Uma reportagem da Folha de S.Paulo de 1995 relata que a bancada evangélica surgiu a partir de um boato: de que durante a Constituinte (período logo após a ditadura militar, quando foi elaborada a Constituição Federal), a Igreja Católica buscava transformar o catolicismo na religião oficial do Brasil.
Embora os boatos tenham sido desmentidos, a bancada não só permaneceu como foi ampliada. Cunha lembra que o próprio Bolsonaro foi apoiado pelas lideranças da bancada evangélica na eleição de 2018, além de ele próprio se declarar cristão e manter pastores de igrejas neopentecostais como aliados.
“Essa proximidade com o Executivo ampliou o poder de barganha e de uso da máquina pública para benefício das próprias igrejas. Mas isso é um comportamento histórico, não é novo”, afirma.
Racha e dissidências
Mesmo entre os evangélicos membros da FPE, há correntes e doutrinas diferentes que levam a disputas internas.
O caso mais recente foi da legislatura de 2019 a 2022, quando cinco lideranças disputaram a presidência da FPE; em outras legislaturas, a bancada se unia em torno de um único nome, sem que fosse necessária uma eleição.

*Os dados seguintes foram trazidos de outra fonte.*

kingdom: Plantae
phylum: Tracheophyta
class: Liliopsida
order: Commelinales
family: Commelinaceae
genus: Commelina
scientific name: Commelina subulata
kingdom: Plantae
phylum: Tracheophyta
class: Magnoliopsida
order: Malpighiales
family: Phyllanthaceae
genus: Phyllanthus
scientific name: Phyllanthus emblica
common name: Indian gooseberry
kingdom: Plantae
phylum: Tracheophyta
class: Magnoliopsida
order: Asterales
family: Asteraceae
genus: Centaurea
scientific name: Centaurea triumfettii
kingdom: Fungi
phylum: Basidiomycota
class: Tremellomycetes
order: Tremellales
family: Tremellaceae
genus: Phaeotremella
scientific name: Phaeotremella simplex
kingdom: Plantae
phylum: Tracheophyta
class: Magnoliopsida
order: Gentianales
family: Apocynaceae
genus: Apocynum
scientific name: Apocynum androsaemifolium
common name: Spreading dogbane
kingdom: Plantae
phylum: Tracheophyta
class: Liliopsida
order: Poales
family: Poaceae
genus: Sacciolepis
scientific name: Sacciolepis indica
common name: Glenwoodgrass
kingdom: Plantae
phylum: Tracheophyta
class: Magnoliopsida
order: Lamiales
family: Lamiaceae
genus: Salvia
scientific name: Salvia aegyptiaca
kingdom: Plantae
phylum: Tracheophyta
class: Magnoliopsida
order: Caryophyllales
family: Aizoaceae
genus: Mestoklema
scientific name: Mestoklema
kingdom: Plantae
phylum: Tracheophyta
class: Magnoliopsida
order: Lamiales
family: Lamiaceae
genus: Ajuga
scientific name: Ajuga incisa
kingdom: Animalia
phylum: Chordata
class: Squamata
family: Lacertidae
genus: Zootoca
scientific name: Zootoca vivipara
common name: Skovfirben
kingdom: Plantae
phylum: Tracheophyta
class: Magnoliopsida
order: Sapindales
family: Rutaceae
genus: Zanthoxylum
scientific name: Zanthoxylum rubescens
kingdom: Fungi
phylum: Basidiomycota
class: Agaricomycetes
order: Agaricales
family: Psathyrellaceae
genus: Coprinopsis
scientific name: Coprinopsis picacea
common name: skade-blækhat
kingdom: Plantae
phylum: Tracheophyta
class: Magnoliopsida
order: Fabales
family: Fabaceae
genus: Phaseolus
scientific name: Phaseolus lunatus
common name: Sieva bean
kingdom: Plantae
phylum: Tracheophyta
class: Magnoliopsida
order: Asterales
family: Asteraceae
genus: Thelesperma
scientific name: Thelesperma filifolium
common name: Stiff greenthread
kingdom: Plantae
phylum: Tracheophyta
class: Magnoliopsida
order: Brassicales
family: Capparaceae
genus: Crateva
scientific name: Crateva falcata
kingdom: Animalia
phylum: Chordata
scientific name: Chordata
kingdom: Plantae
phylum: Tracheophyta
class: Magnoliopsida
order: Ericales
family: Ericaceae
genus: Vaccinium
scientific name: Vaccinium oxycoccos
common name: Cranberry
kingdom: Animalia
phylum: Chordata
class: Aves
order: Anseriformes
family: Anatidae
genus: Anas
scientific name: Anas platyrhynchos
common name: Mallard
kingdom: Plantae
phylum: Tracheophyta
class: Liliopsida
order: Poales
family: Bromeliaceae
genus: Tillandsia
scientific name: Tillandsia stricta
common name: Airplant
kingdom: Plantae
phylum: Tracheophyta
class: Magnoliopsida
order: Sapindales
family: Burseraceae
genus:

Isso expôs a disputa interna de três dissidências da Assembleia de Deus. “As Assembleias de Deus erroneamente são vistas como grupos homogêneos. Tratam-se de diversas correntes teológicas, de poder, ministérios”, afirma Cunha.
“Assembleia de Deus é uma marca que constrói imagem, capta público. Há divisões ali porque as pessoas não querem abrir mão do nome ‘Assembleia de Deus’, e nessas diferenças é que vemos as disputas dentro da bancada evangélica.”
Magali Cunha, pesquisadora do ISER
Em 2019, a concorrência corria entre Abílio Santana (PL-BA), Cezinha de Madureira (PSD-SP), Glaustin da Fokus (PSC-GO), Silas Câmara (Republicanos-AM) e Sóstenes Cavalcante (DEM-RJ).
Após diversas discussões, o grupo entrou em consenso sobre a liderança de Silas Câmara, ligado à Assembleia de Deus de Belém. Seu sucessor, em 2021, foi Cezinha de Madureira, que atua no Ministério Madureira, igreja historicamente antagônica à AD Belém.
No entanto, a presidência de Madureira foi alvo de críticas de outros líderes da bancada, principalmente pela aproximação da igreja com figuras de esquerda, como o ex-presidente Lula (PT).
Em 2022, o nome escolhido para presidir a FPE foi o de Sóstenes Cavalcante, da Assembleia de Deus Vitória em Cristo, dissidência da AD Belém e liderada por Silas Malafaia.
Apesar de ter se posicionado publicamente pedindo esclarecimentos ao ministro Milton Ribeiro, Cavalcante declarou que, por não ter indicado nenhum ministro ao governo, a bancada também não iria exigir a saída de nenhum deles. Ele também disse que não recorrerá ao Ministério Público ou à Polícia Federal sobre os áudios vazados por não ter uma “denúncia concreta” contra o ministro.